Sterling Shepard #87 of the New York Giants

Sterling Shepard #87 of the New York Giants celebrates after catching a pass on the 1-yard line in the during the third quarter against the Miami Dolphins at MetLife Stadium on Dec 15, 2019 in East Rutherford, New Jersey. Credit: Mike Stobe

Sunday’s much-needed win was a way to honor Eli Manning for all he brought to the Giants for 16 seasons. But Manning won’t be around next year to collect on any possible repercussions that the victory over the Dolphins might carry forth. In fact, chances are a lot of folks won’t be with the team when the 2020 season begins. So with two games left in this disappointing season, the Giants are looking for more wins to propel them forward.

Sunday’s win was an ode to the past. Now the Giants want one with which to toast their future.

That’s why, in the postgame locker room on Sunday, wide receiver Sterling Shepard (who, when his fifth season begins next year, may very well wind up being the longest-tenured Giants player on the roster) was encouraging his teammates to remember the sensations that the victory brought.

“We want to keep having these feelings and carry this over into next season,” Shepard said. “It feels so good to get a 'W', especially after that long stretch. I think everybody needed it and we were able to do it.”

The last two certainly are winnable games, at Washington and then home for the Eagles (who may need a win to clinch the NFC East that day). And there are plenty who will question whether the Giants should even be trying to win these games. Losing this Sunday would further solidify them with the second overall pick in April’s draft and keep them in the running for first overall. For many, that’s more important than the shelf life that meaningless victories in December will have by the time next September rolls around.

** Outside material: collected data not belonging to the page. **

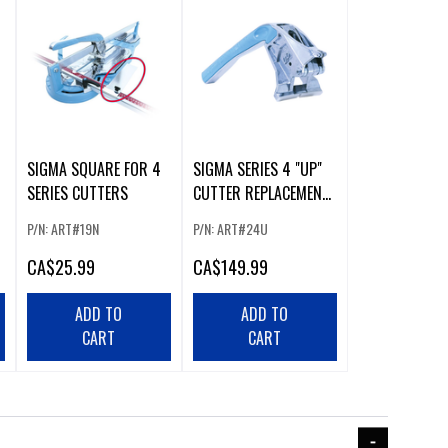
SIGMA SQUARE FOR 4
SIGMA SERIES 4 "UP"
SERIES CUTTERS
CUTTER REPLACEMENT
HANDLES
P/N: ART#19N
P/N: ART#24U
CA
$25.99
CA
$149.99
ADD TO
ADD TO
CART
CART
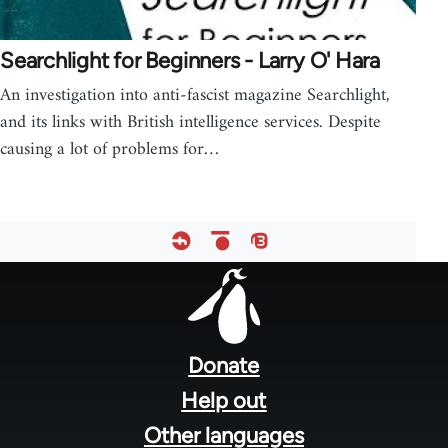
Searchlight for Beginners - Larry O' Hara
An investigation into anti-fascist magazine Searchlight,
and its links with British intelligence services. Despite
causing a lot of problems for…
Footer
menu
Donate
Help out
Other languages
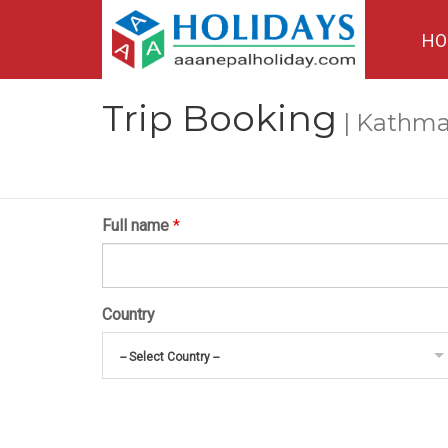
HO
Trip Booking
| Kathma
Full name
*
Country
-- Select Country --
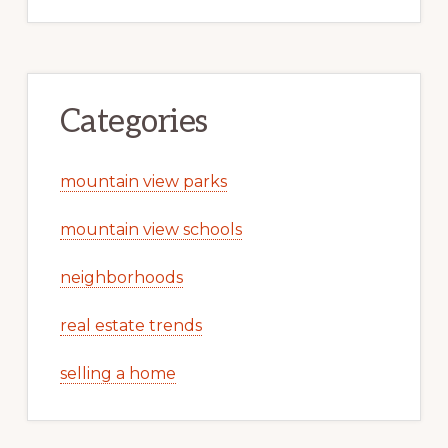
Categories
mountain view parks
mountain view schools
neighborhoods
real estate trends
selling a home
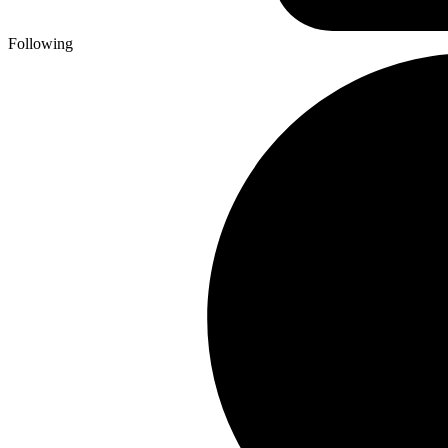
Following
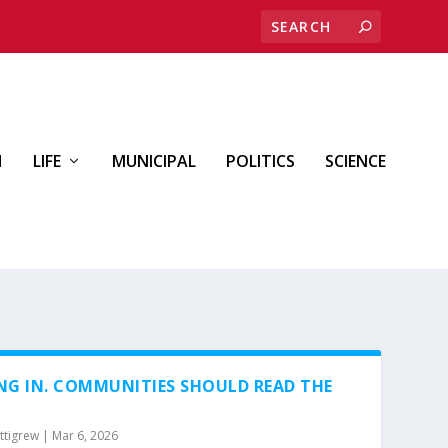
H
LIFE
MUNICIPAL
POLITICS
SCIENCE
NG IN. COMMUNITIES SHOULD READ THE
ttigrew
|
Mar 6, 2026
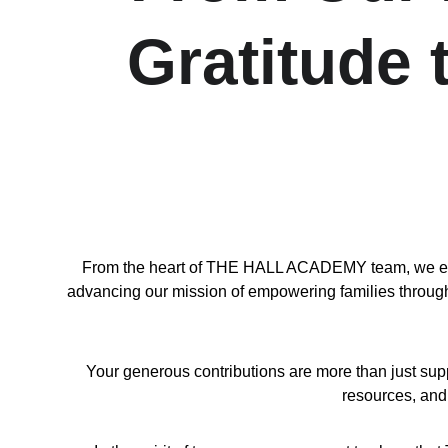
Gratitude
From the heart of THE HALL ACADEMY team, we exten
advancing our mission of empowering families through l
Your generous contributions are more than just sup
resources, and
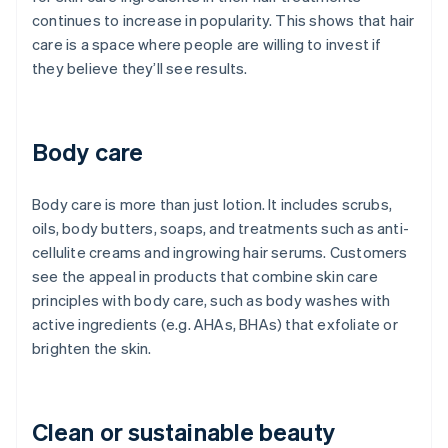
continues to increase in popularity. This shows that hair
care is a space where people are willing to invest if
they believe they’ll see results.
Body care
Body care is more than just lotion. It includes scrubs,
oils, body butters, soaps, and treatments such as anti-
cellulite creams and ingrowing hair serums. Customers
see the appeal in products that combine skin care
principles with body care, such as body washes with
active ingredients (e.g. AHAs, BHAs) that exfoliate or
brighten the skin.
Clean or sustainable beauty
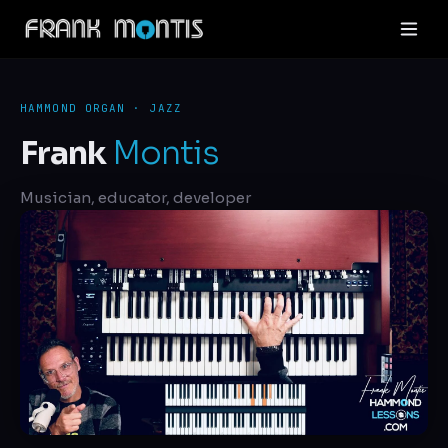
HAMMOND ORGAN · JAZZ
Frank
Montis
Musician, educator, developer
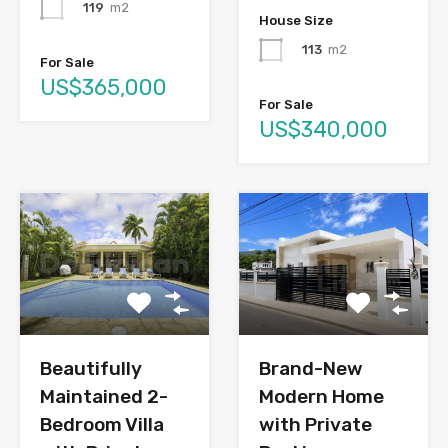
119
m2
House Size
113
m2
For Sale
US$365,000
For Sale
US$340,000
Brand-New
Beautifully
Modern Home
Maintained 2-
with Private
Bedroom Villa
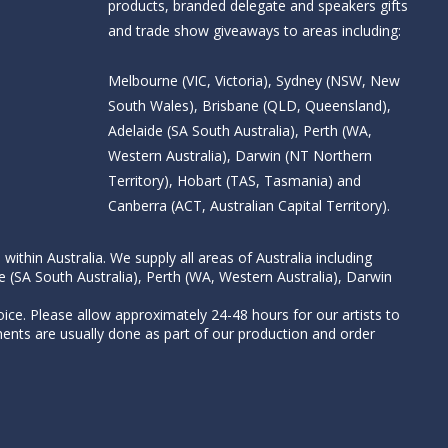
products, branded delegate and speakers gifts
and trade show giveaways to areas including:
Melbourne (VIC, Victoria), Sydney (NSW, New
South Wales), Brisbane (QLD, Queensland),
Adelaide (SA South Australia), Perth (WA,
Western Australia), Darwin (NT Northern
Territory), Hobart (TAS, Tasmania) and
Canberra (ACT, Australian Capital Territory).
thin Australia. We supply all areas of Australia including
e (SA South Australia), Perth (WA, Western Australia), Darwin
ice. Please allow approximately 24-48 hours for our artists to
nts are usually done as part of our production and order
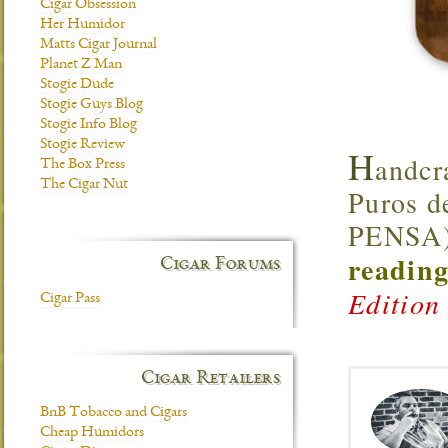
Cigar Obsession
Her Humidor
Matts Cigar Journal
Planet Z Man
Stogie Dude
Stogie Guys Blog
Stogie Info Blog
Stogie Review
H
andcr
The Box Press
The Cigar Nut
Puros d
PENSA),
reading
Cigar Forums
Edition
Cigar Pass
Cigar Retailers
BnB Tobacco and Cigars
Cheap Humidors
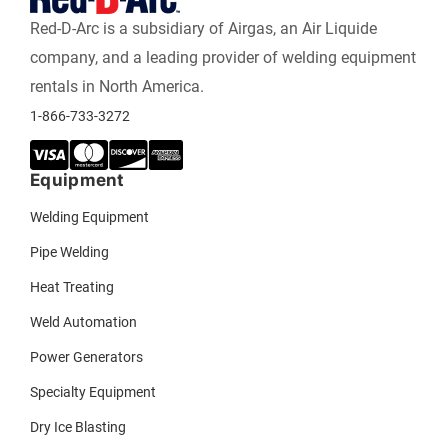
Red-D-Arc is a subsidiary of Airgas, an Air Liquide
company, and a leading provider of welding equipment
rentals in North America.
1-866-733-3272
Equipment
Welding Equipment
Pipe Welding
Heat Treating
Weld Automation
Power Generators
Specialty Equipment
Dry Ice Blasting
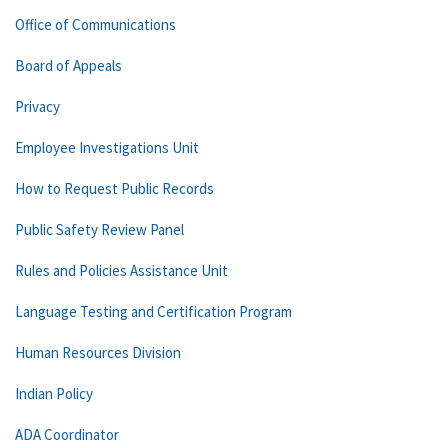
Office of Communications
Board of Appeals
Privacy
Employee Investigations Unit
How to Request Public Records
Public Safety Review Panel
Rules and Policies Assistance Unit
Language Testing and Certification Program
Human Resources Division
Indian Policy
ADA Coordinator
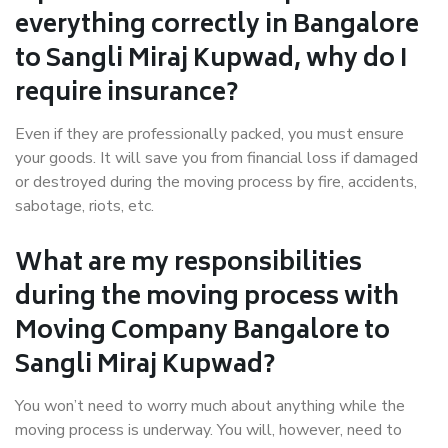
everything correctly in Bangalore
to Sangli Miraj Kupwad, why do I
require insurance?
Even if they are professionally packed, you must ensure
your goods. It will save you from financial loss if damaged
or destroyed during the moving process by fire, accidents,
sabotage, riots, etc.
What are my responsibilities
during the moving process with
Moving Company Bangalore to
Sangli Miraj Kupwad?
You won’t need to worry much about anything while the
moving process is underway. You will, however, need to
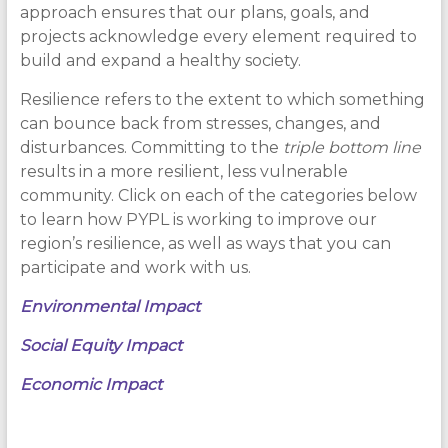
approach ensures that our plans, goals, and
projects acknowledge every element required to
build and expand a healthy society.
Resilience refers to the extent to which something
can bounce back from stresses, changes, and
disturbances. Committing to the
triple bottom line
results in a more resilient, less vulnerable
community. Click on each of the categories below
to learn how PYPL is working to improve our
region’s resilience, as well as ways that you can
participate and work with us.
Environmental Impact
Social Equity Impact
Economic Impact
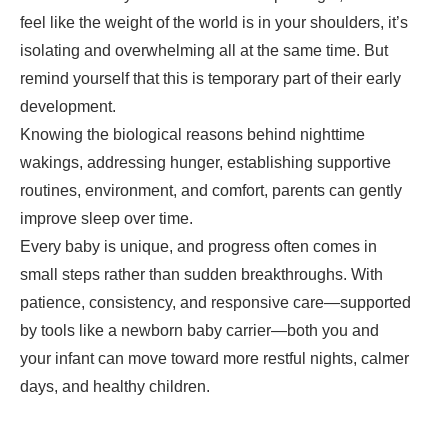
feel like the weight of the world is in your shoulders, it’s
isolating and overwhelming all at the same time. But
remind yourself that this is temporary part of their early
development.
Knowing the biological reasons behind nighttime
wakings, addressing hunger, establishing supportive
routines, environment, and comfort, parents can gently
improve sleep over time.
Every baby is unique, and progress often comes in
small steps rather than sudden breakthroughs. With
patience, consistency, and responsive care—supported
by tools like a newborn baby carrier—both you and
your infant can move toward more restful nights, calmer
days, and healthy children.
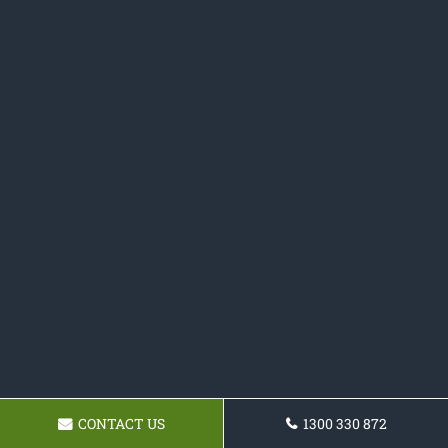
CONTACT US
1300 330 872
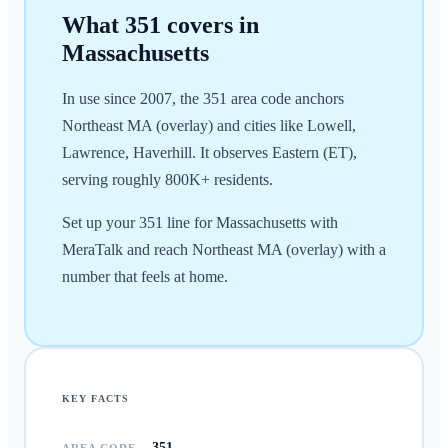
What
351
covers in
Massachusetts
In use since 2007, the 351 area code anchors
Northeast MA (overlay) and cities like Lowell,
Lawrence, Haverhill. It observes Eastern (ET),
serving roughly 800K+ residents.
Set up your 351 line for Massachusetts with
MeraTalk and reach Northeast MA (overlay) with a
number that feels at home.
KEY FACTS
351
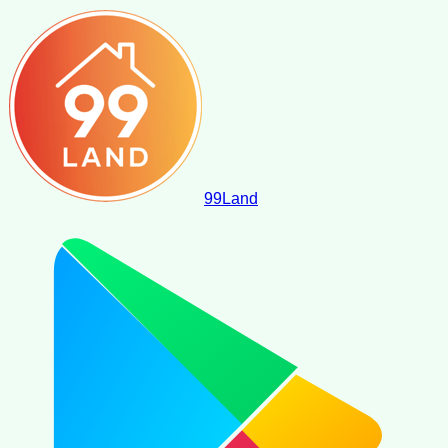
99
Land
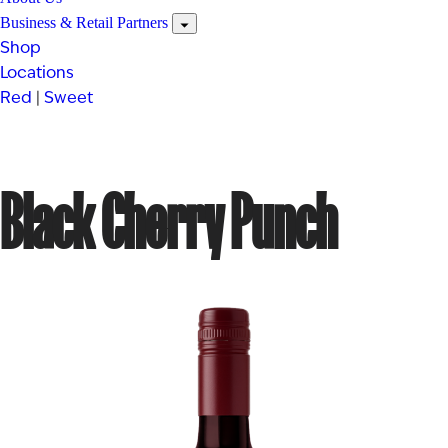
Business & Retail Partners
Shop
Locations
Red
|
Sweet
Black Cherry Punch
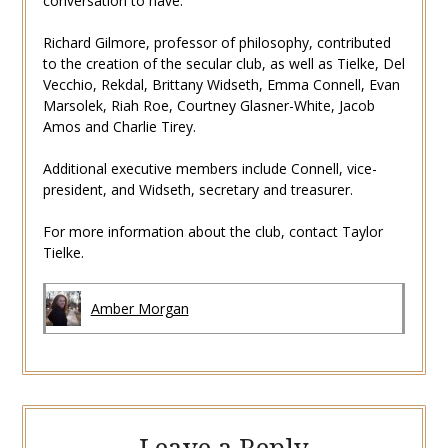
conversation to have.”
Richard Gilmore, professor of philosophy, contributed
to the creation of the secular club, as well as Tielke, Del
Vecchio, Rekdal, Brittany Widseth, Emma Connell, Evan
Marsolek, Riah Roe, Courtney Glasner-White, Jacob
Amos and Charlie Tirey.
Additional executive members include Connell, vice-
president, and Widseth, secretary and treasurer.
For more information about the club, contact Taylor
Tielke.
Amber Morgan
Leave a Reply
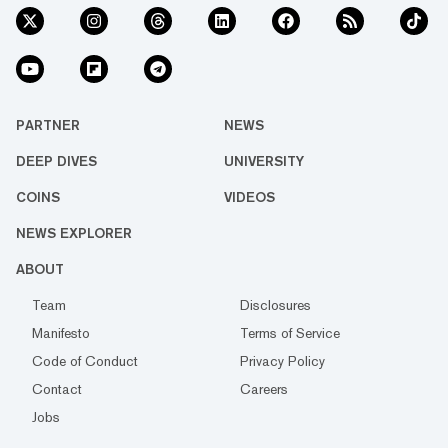
PARTNER
NEWS
DEEP DIVES
UNIVERSITY
COINS
VIDEOS
NEWS EXPLORER
ABOUT
Team
Disclosures
Manifesto
Terms of Service
Code of Conduct
Privacy Policy
Contact
Careers
Jobs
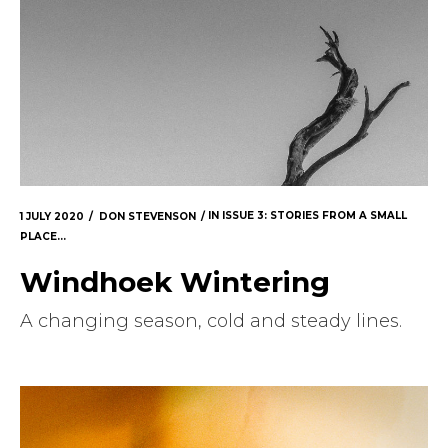
1 JULY 2020
DON STEVENSON
IN
ISSUE 3: STORIES FROM A SMALL
PLACE...
Windhoek Wintering
A changing season, cold and steady lines.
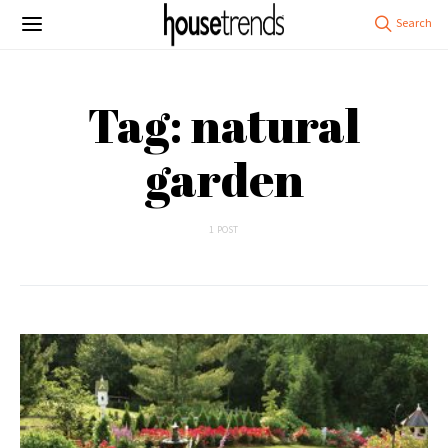
Tag: natural
garden
1 POST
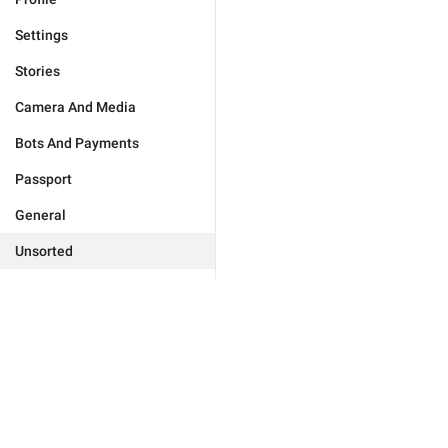
Settings
Stories
Camera And Media
Bots And Payments
Passport
General
Unsorted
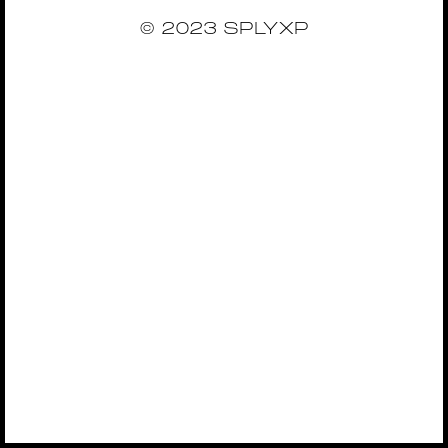
© 2023 SPLYXP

The Giants never have shown any such predisposition. In fact, they were in a somewhat similar position just two years ago with interim coach Steve Spagnuolo finishing up the slate. They beat Washington in the finale to snap a five-game losing streak and imperil their draft status. It wound up not mattering as the Colts won as well, giving the Giants the second overall pick they used to land Saquon Barkley. But it was clear then that they valued the victory in the game more than any draft-day benefit from a loss.

This year, while some of the infrastructure such as coach and general manager are on shaky ground, wins could be even more important. Young players who had been flailing through the past two-and-a-half months of winless football could use some positive reinforcement. They can use the confidence boost that comes from winning.

That’s especially true with Daniel Jones. The rookie quarterback will be taking the lead for the team this offseason. It may be more difficult to do that having not won a start since Sept. 29.

“I think it’s important for not only Daniel if he gets back in there but for the whole team,” Pat Shurmur said of wins these next two weeks. “Young players, if they’re good players, they can improve and it can bleed into next season as long as they have a great offseason...If the players that have played on the team this season recognize that what we did this year wasn’t good enough, and that if you believe in hard work and preparation, then it should be motivation to work hard in the offseason and prepare for next year.”

Engram goes on IR. Evan Engram’s last game was on Nov. 4, but his season ended on Tuesday when the Giants placed the third-year tight end on injured reserve. Engram suffered a sprained foot in that Week 9 game against the Cowboys and thought he could come back two weeks later, but was never able to overcome the injury. In three years with the Giants, Engram has played in 34 games and by the end of this season will have missed 14 with various injuries. The Giants promoted WR David Sills from the practice squad to take his place on the 53-man roster.